#### EXERCISE OBJECTIVE:
Report every line below that has the string "lines" in it.

#### DATA EXCERPTS:
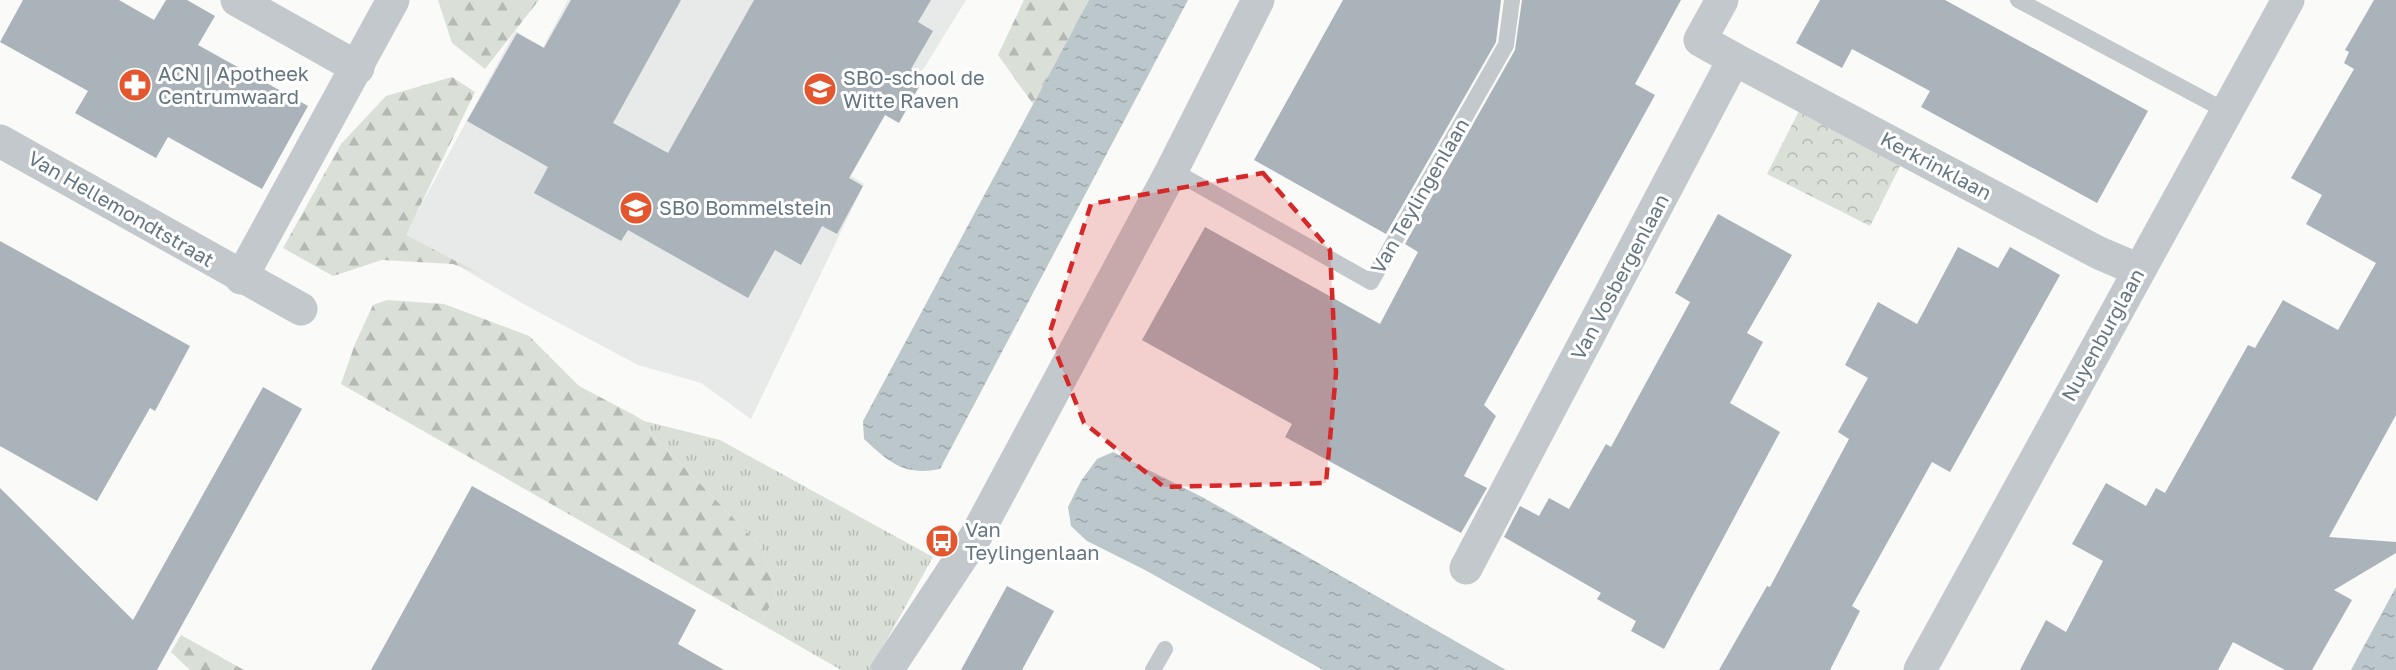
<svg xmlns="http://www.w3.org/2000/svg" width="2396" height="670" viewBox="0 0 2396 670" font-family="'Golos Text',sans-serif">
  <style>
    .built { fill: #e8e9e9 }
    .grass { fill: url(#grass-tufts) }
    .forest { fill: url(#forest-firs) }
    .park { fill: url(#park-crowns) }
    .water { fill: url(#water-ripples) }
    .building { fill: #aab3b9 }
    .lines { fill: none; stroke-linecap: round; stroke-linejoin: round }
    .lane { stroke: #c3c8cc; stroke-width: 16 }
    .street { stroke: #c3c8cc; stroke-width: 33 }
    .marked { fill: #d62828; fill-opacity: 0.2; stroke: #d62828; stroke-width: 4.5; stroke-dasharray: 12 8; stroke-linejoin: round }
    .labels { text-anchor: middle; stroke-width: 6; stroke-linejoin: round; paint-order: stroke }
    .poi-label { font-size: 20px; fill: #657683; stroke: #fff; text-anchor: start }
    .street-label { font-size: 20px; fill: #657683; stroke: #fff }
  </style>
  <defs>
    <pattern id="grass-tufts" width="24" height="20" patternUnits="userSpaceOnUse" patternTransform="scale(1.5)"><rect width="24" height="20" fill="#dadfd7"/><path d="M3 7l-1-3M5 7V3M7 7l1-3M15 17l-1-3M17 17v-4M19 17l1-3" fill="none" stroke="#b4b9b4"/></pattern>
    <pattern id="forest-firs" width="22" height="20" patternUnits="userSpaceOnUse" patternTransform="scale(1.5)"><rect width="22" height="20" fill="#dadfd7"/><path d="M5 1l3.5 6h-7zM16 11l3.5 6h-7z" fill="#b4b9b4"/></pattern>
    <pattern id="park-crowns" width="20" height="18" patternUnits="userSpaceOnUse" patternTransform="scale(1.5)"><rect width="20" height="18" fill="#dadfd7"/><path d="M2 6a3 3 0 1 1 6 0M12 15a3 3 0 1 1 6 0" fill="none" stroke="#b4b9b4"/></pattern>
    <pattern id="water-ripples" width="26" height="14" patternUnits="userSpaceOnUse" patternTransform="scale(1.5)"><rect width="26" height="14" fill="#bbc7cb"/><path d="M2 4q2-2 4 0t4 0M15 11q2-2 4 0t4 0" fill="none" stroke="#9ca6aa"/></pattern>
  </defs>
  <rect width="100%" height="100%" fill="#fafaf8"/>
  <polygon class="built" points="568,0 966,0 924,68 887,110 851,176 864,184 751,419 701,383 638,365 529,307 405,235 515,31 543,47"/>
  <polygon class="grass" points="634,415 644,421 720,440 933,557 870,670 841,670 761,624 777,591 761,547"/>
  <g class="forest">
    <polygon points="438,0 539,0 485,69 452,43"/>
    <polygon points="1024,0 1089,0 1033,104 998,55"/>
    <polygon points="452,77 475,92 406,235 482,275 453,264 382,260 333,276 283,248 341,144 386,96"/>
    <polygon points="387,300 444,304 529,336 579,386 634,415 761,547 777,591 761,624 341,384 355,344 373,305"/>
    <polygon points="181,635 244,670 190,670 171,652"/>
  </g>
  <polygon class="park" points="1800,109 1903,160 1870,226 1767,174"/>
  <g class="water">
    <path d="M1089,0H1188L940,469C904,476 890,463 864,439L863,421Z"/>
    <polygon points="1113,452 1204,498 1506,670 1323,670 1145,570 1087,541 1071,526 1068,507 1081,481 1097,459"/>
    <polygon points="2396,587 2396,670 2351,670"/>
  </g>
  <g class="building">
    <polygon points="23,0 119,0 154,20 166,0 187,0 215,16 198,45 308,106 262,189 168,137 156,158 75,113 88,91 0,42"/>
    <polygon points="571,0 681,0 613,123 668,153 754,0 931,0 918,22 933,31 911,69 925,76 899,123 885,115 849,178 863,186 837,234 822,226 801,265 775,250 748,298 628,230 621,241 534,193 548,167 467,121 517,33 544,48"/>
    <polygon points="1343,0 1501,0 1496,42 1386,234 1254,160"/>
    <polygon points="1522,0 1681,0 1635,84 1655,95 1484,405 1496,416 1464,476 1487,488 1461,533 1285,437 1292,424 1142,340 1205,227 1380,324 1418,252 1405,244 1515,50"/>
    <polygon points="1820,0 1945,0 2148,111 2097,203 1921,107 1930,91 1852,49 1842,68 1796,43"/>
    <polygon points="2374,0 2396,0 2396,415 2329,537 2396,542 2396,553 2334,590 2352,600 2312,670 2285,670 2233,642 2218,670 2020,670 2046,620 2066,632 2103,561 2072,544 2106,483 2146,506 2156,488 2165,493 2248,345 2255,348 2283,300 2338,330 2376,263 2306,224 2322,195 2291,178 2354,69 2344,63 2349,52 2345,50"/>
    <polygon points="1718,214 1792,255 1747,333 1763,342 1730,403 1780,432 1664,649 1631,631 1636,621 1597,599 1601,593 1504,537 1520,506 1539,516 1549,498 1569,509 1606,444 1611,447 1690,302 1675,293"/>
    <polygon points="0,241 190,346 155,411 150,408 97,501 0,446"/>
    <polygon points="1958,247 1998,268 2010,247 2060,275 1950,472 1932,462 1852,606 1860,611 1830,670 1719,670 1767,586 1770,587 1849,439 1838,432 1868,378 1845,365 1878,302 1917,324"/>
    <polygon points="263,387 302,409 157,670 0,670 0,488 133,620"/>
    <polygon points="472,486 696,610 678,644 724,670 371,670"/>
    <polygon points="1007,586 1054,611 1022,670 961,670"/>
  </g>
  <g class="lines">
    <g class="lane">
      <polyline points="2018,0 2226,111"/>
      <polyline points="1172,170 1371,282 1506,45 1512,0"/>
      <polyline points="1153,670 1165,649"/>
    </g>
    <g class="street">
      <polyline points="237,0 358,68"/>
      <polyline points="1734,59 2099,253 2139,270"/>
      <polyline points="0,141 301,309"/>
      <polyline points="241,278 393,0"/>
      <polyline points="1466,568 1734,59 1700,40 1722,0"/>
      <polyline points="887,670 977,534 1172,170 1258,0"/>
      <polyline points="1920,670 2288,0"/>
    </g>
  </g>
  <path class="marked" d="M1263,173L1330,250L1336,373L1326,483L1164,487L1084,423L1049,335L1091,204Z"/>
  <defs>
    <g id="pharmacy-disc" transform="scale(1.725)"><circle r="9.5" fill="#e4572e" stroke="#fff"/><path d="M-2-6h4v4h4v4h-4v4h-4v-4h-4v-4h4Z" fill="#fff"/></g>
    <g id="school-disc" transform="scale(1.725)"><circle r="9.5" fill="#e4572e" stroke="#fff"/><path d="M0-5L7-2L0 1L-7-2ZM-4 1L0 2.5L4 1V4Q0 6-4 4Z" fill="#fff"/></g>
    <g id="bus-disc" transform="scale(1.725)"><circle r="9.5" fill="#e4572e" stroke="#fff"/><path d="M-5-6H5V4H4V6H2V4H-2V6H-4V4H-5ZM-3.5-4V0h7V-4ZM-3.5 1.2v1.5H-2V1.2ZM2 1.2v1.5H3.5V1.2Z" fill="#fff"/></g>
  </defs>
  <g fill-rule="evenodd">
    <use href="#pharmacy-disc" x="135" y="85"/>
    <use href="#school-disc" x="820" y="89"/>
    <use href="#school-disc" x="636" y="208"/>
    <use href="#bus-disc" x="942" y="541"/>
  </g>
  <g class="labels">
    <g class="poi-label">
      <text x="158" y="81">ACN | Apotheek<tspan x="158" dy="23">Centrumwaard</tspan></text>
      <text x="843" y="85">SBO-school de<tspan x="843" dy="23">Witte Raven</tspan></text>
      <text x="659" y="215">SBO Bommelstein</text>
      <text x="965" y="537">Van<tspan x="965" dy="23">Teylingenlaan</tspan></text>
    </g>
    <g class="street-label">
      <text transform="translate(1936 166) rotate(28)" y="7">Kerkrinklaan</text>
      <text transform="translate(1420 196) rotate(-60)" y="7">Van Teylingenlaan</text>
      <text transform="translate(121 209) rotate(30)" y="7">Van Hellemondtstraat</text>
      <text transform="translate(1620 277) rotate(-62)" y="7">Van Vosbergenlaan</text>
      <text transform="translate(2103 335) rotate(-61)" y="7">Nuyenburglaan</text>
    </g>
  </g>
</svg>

#### ANSWER FOR THE TASK:
    .lines { fill: none; stroke-linecap: round; stroke-linejoin: round }
  <g class="lines">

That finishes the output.